=== Directive ===
Go to the line holding "FERDINANDY (Elhűl – innentől sokkal frisseb" in the entries below and write out exactly every line down to and including the line holding "Nintendo Switch".

Collected data:

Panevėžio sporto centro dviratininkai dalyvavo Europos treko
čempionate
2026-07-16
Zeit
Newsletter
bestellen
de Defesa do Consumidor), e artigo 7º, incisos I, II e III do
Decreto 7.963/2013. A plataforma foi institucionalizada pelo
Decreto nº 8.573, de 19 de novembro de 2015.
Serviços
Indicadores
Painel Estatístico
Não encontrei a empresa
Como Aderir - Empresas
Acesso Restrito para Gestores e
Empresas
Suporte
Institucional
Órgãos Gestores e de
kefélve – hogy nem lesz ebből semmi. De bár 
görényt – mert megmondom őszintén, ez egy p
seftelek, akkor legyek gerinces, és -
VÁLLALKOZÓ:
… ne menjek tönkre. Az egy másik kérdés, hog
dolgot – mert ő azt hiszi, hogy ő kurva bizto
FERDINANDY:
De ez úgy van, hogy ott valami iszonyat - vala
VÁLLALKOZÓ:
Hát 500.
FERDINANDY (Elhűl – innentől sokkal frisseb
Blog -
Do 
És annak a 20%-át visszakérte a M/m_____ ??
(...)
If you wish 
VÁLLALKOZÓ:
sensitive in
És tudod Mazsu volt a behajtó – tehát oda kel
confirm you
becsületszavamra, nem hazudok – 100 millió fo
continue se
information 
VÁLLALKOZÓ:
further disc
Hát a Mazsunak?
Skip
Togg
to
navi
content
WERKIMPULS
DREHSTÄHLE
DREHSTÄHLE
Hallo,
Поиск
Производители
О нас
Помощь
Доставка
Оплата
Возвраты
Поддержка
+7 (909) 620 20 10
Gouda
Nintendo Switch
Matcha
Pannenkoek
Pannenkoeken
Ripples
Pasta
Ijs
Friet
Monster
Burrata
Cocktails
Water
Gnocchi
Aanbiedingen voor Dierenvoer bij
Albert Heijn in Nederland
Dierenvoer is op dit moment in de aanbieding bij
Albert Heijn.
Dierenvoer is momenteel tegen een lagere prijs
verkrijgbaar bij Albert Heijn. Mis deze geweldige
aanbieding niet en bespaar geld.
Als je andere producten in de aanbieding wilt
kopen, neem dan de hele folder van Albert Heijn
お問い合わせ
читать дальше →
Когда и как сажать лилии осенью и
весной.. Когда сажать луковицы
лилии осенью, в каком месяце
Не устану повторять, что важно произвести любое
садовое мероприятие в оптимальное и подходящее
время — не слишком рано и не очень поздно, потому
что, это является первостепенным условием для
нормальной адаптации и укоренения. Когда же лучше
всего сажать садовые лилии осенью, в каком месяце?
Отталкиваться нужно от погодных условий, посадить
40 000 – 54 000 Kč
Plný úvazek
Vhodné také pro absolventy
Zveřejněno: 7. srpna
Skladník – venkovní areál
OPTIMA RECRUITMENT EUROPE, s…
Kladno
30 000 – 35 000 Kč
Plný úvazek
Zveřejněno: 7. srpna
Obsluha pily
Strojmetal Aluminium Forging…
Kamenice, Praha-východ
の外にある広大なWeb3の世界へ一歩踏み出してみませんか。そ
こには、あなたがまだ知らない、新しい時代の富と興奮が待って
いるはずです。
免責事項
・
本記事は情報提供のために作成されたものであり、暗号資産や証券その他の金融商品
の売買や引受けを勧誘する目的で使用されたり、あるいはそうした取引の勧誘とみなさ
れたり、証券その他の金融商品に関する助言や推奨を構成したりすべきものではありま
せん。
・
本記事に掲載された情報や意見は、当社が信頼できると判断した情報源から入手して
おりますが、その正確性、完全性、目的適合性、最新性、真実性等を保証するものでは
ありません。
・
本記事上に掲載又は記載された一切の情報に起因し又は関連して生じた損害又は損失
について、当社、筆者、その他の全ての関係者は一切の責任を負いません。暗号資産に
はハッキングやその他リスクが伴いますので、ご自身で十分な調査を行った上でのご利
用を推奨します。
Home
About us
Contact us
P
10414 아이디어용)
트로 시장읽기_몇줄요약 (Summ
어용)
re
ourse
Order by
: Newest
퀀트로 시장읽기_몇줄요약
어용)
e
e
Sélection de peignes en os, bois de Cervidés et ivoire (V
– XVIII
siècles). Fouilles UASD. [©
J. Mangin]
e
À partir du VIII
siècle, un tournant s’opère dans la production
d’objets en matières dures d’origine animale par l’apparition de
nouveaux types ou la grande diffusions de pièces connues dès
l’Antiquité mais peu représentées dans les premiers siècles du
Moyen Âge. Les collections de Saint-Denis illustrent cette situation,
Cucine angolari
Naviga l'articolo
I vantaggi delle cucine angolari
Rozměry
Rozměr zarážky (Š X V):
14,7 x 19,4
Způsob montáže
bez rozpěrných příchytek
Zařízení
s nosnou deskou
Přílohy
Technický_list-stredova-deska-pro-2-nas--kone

=== Answer to this task ===
FERDINANDY (Elhűl – innentől sokkal frisseb
Blog -
Do 
És annak a 20%-át visszakérte a M/m_____ ??
(...)
If you wish 
VÁLLALKOZÓ:
sensitive in
És tudod Mazsu volt a behajtó – tehát oda kel
confirm you
becsületszavamra, nem hazudok – 100 millió fo
continue se
information 
VÁLLALKOZÓ:
further disc
Hát a Mazsunak?
Skip
Togg
to
navi
content
WERKIMPULS
DREHSTÄHLE
DREHSTÄHLE
Hallo,
Поиск
Производители
О нас
Помощь
Доставка
Оплата
Возвраты
Поддержка
+7 (909) 620 20 10
Gouda
Nintendo Switch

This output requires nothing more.